Wer kennt noch die kleinen schwarzen Kassetten mit den APS-Filmrollen, die es Ende der 1990er zu kaufen gab? Manch einer stolpert beim Aufräumen des Dachbodens gern mal über alte, ungenutzte APS-Filmrollen. Wie schön wäre es, ein paar Aufnahmen für die Fotobücher, die noch aus den 90ern übrig geblieben sind, zu machen? Wenn Sie die APS-Filmrollen noch nutzen möchten, sollten Sie auf das Haltbarkeitsdatum und eine entsprechende Lagerung achten.

 

Haltbarkeit von APS-Filmrollen

Für stark gesättigte Fotos nutzen Fotografen auf der ganzen Welt gerne mal abgelaufene APS-Filmrollen, also jene, die ihr Mindesthaltbarkeitsdatum bereits überschritten haben. Mit der Zeit verlieren Filme immer mal wieder eine Stufe der Empfindlichkeit. Deshalb sollten Sie bei solchen Fotos die Blendeneinstellungen erhöhen. Pro zehn Jahre nach dem Ablaufdatum sollten Sie das Bild deshalb um eine Blende überbelichten. Haben die APS-Filmrollen also eine ISO von 400, belichten Sie sie wie eine 200 ISO.

Die richtige Lagerung von APS-Filmrollen

Wenig empfindliche Fotofilme, die Sie bei normalen Kühlschranktemperaturen lagern, halten sich deutlich länger, als es das Datum angibt. Bei schwarz-weiß-Filmen gilt dies nicht unbedingt. Zwar erstreckt sich der entstehende Grauschleier gleichmäßig über dem Film, doch der flaue Kontrast lässt sich nur mit einer späteren Bildbearbeitung korrigieren.

Generell gilt: Lagern Sie Ihre APS-Filmrollen immer kühl, am besten in einem Gefrierfach. An warmen Plätzen, wie beispielsweise dem Dachboden, in dem im Sommer eine drückende Hitze herrscht, sind die Filme nicht gut aufgehoben.

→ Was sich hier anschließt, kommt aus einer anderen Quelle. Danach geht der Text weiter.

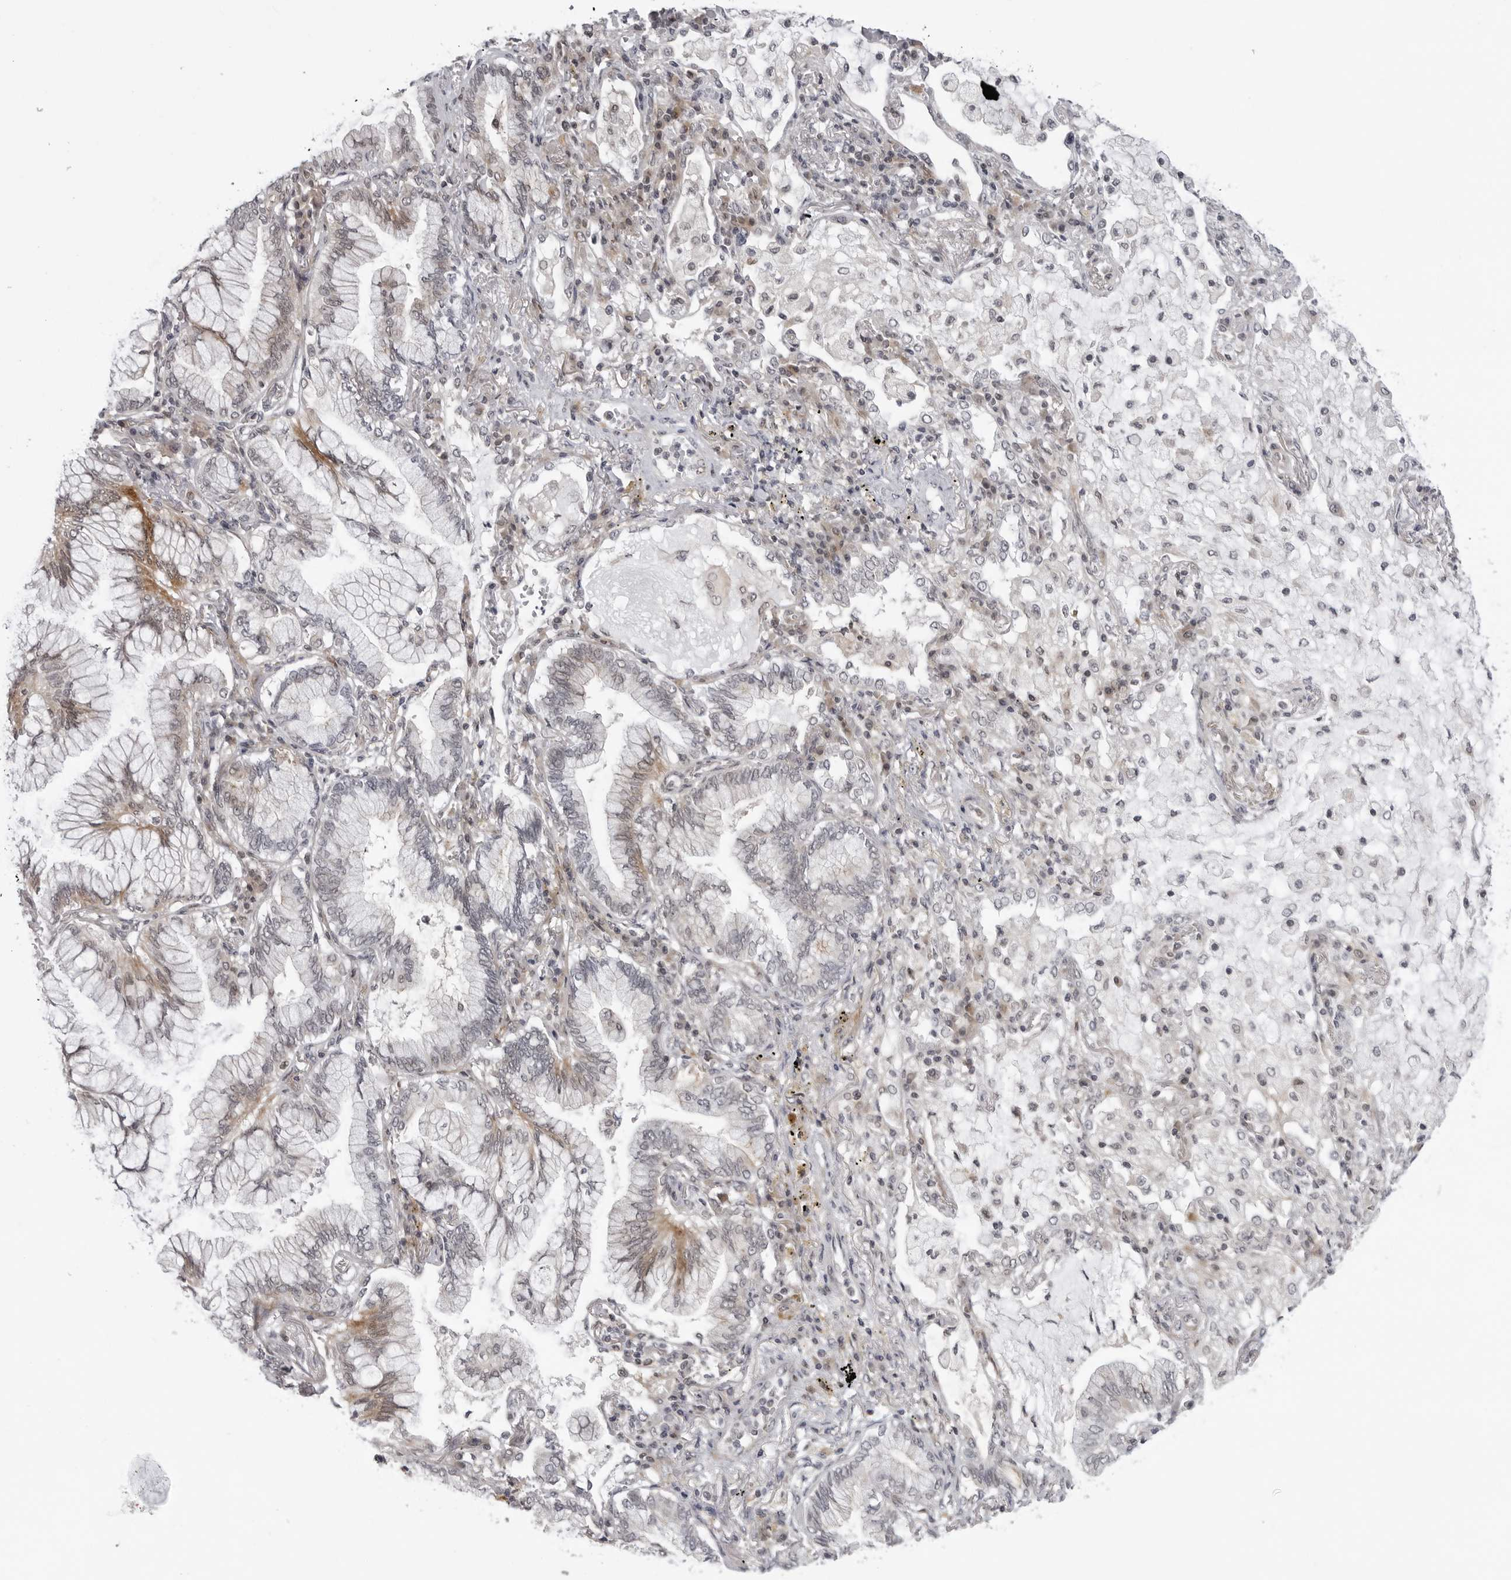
{"staining": {"intensity": "weak", "quantity": "<25%", "location": "cytoplasmic/membranous"}, "tissue": "lung cancer", "cell_type": "Tumor cells", "image_type": "cancer", "snomed": [{"axis": "morphology", "description": "Adenocarcinoma, NOS"}, {"axis": "topography", "description": "Lung"}], "caption": "A histopathology image of human adenocarcinoma (lung) is negative for staining in tumor cells.", "gene": "ADAMTS5", "patient": {"sex": "female", "age": 70}}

Tipp: Wenn Sie alte APS-Filmrollen kaufen möchten, sollten Sie in Erfahrung bringen, ob diese in einem Gefrierfach gekühlt wurden.

 

Was ist ein APS-Film?

1996 führten die Kamer- und Filmhersteller Canon, Nikon, Fujifilm, Kodak und Minolta das Advanced Photo System ein. Im Gegensatz zum bisherigen 35-mm-Film bestanden die APS-Filmrollen aus einer geschlossenen Kassette, in der sich der eigentliche Film befand. Diesen nahmen die (Hobby-) Fotografen nur für die Belichtung, Entwicklung, Verarbeitung und Digitalisierung heraus. Dieser konnte sich allerdings nicht am Markt durchsetzen, weshalb 2011 die Produktion der letzten analogen Entwicklungen eingestellt worden.

Einige Merkmale von APS-Filmrollen

Die Filmkassetten haben eine vierstufige Filmstatus-Anzeige. Die vier Zustände sind „unbelichtet“, „zum Teil belichtet“, „vollständig belichtet“ und „entwickelt“. So gab es keine unbelichtete oder doppelt belichtete Entwicklung mehr.

Ein wichtiges Merkmal der typischen APS-Filme ist die hohe Schärfe. Außerdem verfügen diese Fotofilme über optische und magnetische Datenspuren. Diese ermöglichen einen Datenaustausch zwischen Kamera, Film und Labor. Außerdem verbessert sich dadurch die Bildqualität bei der Erstbestellung und auch weitere Nachbestellungen haben eine gleich bleibende Qualität.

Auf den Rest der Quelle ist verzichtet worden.